This role reversal is created by the character of Deadpool, who is one of the most self-aware characters of any medium in which he exists. Constantly breaking the fourth wall, he speaks directly to the reader -- in this case, the player -- while the other characters chalk up his behaviour as just another manifestation of his unstable frame of mind.
And his constant chatter never stops! While the player primarily interacts with Deadpool's ego, his id and superego lend two additional personalities (with voices to match) all having a three way conversation while at the same time addressing the player and the supporting cast of characters including the baddies, the X-Men AND the game designer whom he berates from time to time about the quality (or lack thereof) of his game design.
There's our first premise right there: the player is playing a game commissioned by Deadpool, designed by an unwilling game designer with little budget ('cos his mentally unsound employer has no money to put into game development) while the point of the game is to complete an assassination contract so that Deadpool can be paid some money so that he can pay the game designer to come up with a better job of designing a game worthy of the Deadpool name. Wow, summarized in one sentence! Terrific!
Ok, that's the meta part of the game. The playable part is dead simple: help Deadpool kill lots of people -- sometimes in the goriest way possible; pick up buxom chicks (his people skills are zero, though, so this challenge is totally impossible); and if he's taken damage, stay alive long enough for his regenerative power to kick in. If he dies, he will scold the player for letting him down. Trust me, he will die. A lot. And then the player can continue the game from the last save point, and hopefully get better results, i.e., plot progression.

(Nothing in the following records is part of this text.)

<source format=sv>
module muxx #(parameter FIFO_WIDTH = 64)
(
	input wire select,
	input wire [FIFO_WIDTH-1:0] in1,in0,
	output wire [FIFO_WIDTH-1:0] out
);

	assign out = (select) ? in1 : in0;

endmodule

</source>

Here's a good time to present a parental advisory: D:TG is ridiculously violent. Deadpool is inhumanly proficient in both melee and gun fights. We may be used to enemies being gibbed in normal gameplay, but Deadpool's stealth attacks are horrifically vicious... yet so satisfying to pull off. It's also funny as while sneaking up on a poor, unsuspecting schlub, Deadpool will occasionally turn to look at the player with a finger to his lips, or use hand signals to indicate whether to advance or stop as he tracks the movements of his target for the optimal strike.

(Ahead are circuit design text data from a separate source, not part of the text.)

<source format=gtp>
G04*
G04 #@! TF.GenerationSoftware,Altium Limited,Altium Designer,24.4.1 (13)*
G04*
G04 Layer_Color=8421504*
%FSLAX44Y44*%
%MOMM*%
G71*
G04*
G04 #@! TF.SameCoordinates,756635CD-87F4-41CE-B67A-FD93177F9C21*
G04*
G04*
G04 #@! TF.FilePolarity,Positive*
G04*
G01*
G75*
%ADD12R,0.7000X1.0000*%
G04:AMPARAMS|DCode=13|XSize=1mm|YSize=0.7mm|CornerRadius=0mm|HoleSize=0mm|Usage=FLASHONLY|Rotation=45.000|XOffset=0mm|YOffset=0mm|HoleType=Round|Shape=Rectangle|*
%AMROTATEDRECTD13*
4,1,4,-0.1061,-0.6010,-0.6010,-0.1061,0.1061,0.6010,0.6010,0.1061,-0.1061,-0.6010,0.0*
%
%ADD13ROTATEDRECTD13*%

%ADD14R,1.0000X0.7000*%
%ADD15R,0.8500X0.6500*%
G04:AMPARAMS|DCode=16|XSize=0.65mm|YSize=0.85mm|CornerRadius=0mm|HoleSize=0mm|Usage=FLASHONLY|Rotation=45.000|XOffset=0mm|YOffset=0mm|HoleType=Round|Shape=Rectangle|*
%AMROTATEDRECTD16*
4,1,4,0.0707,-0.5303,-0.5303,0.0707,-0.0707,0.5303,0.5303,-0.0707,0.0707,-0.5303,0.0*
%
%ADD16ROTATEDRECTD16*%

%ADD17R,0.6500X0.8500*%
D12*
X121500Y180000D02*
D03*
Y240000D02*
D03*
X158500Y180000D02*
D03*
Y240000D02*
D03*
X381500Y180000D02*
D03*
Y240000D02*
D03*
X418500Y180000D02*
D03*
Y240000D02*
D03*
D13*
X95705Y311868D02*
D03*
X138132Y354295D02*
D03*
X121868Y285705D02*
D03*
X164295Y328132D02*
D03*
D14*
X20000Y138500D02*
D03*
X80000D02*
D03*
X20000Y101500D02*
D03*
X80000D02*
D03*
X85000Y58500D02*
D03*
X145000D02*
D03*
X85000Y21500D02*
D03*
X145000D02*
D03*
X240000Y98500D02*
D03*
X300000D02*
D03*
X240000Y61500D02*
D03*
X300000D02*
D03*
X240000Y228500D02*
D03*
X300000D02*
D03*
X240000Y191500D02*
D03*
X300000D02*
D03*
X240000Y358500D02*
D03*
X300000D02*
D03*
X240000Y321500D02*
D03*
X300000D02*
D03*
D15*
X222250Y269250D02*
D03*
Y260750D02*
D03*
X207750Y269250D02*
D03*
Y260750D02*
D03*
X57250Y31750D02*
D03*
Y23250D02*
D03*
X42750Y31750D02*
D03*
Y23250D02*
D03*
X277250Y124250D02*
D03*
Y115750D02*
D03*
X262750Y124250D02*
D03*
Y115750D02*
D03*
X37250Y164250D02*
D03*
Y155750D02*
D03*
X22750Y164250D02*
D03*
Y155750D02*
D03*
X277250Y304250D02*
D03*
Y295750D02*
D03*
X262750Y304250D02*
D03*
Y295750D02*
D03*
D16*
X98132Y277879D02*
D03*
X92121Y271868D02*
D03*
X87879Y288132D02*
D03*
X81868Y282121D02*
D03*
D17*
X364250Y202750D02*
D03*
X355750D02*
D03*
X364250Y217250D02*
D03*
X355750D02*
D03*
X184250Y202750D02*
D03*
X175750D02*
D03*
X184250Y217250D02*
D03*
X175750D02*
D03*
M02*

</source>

What I like about D:TG is that it is a comedic romp hosted by a nonsensical, sophomoric psycho who gets away with gaping plot holes; a tenuous grasp on reality; and shameless, self-aggrandizing narration. The game mechanics vary wildly, as random as the game's eponymous protagonist's state of mind, yet there is still some discernible method to the madness.

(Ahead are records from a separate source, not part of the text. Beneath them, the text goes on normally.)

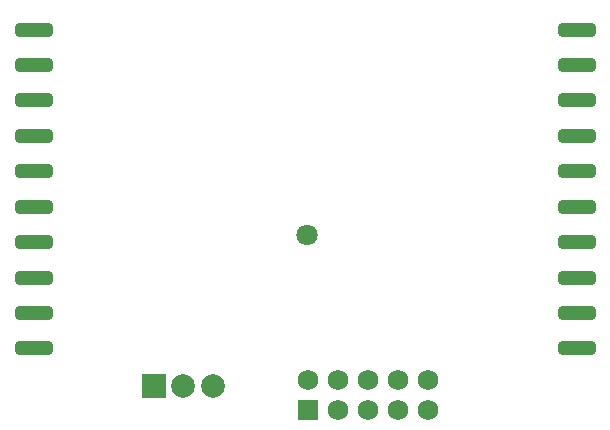
<source format=gbs>
G04 Layer_Color=16711935*
%FSLAX24Y24*%
%MOIN*%
G70*
G01*
G75*
%ADD72C,0.0789*%
%ADD73R,0.0789X0.0789*%
%ADD74C,0.0710*%
G04:AMPARAMS|DCode=75|XSize=126.1mil|YSize=47.4mil|CornerRadius=13.8mil|HoleSize=0mil|Usage=FLASHONLY|Rotation=0.000|XOffset=0mil|YOffset=0mil|HoleType=Round|Shape=RoundedRectangle|*
%AMROUNDEDRECTD75*
21,1,0.1261,0.0197,0,0,0.0*
21,1,0.0984,0.0474,0,0,0.0*
1,1,0.0277,0.0492,-0.0098*
1,1,0.0277,-0.0492,-0.0098*
1,1,0.0277,-0.0492,0.0098*
1,1,0.0277,0.0492,0.0098*
%
%ADD75ROUNDEDRECTD75*%
%ADD76C,0.0680*%
%ADD77R,0.0680X0.0680*%
D72*
X29980Y29941D02*
D03*
X30965D02*
D03*
D73*
X28996D02*
D03*
D74*
X34094Y34961D02*
D03*
D75*
X43110Y31181D02*
D03*
Y32362D02*
D03*
Y33543D02*
D03*
Y34724D02*
D03*
Y35906D02*
D03*
Y37087D02*
D03*
Y38268D02*
D03*
Y39449D02*
D03*
Y40630D02*
D03*
Y41811D02*
D03*
X25000D02*
D03*
Y40630D02*
D03*
Y39449D02*
D03*
Y38268D02*
D03*
Y37087D02*
D03*
Y35906D02*
D03*
Y34724D02*
D03*
Y33543D02*
D03*
Y32362D02*
D03*
Y31181D02*
D03*
D76*
X36144Y30144D02*
D03*
Y29144D02*
D03*
X37144Y30144D02*
D03*
X38144D02*
D03*
X34144D02*
D03*
X35144D02*
D03*
X37144Y29144D02*
D03*
X38144D02*
D03*
X35144D02*
D03*
D77*
X34144D02*
D03*
M02*

</source>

What I don't like is that there are too many buttons to mash, especially when I'm not playing with a console controller but a keyboard. Although I can map the keys to my preference, some key combinations are impossible to execute without temporarily losing control of the character. As the game progresses, more and more fighting combos are unlocked, but it still comes back to mashing the most accustomed set of buttons anyway. Dexterously uncoordinated, that's me.
Some people don't like the fact that completing the game doesn't take long, but I like short games 'cos I have a life.
D:TG is violently fun and relies a lot on cheap humour (including toilet humour and bad puns -- the first game objective is to "play with Deadpool's junk," hur, hur). Gameplay is not difficult (barring the number of buttons to keep track of) but does take time to figure out the right timing to balance kill efficiency with long-term survivability. However, after playing the game once through, there seems to be little incentive for replay. Maybe that's for the best. Summer vacation is over.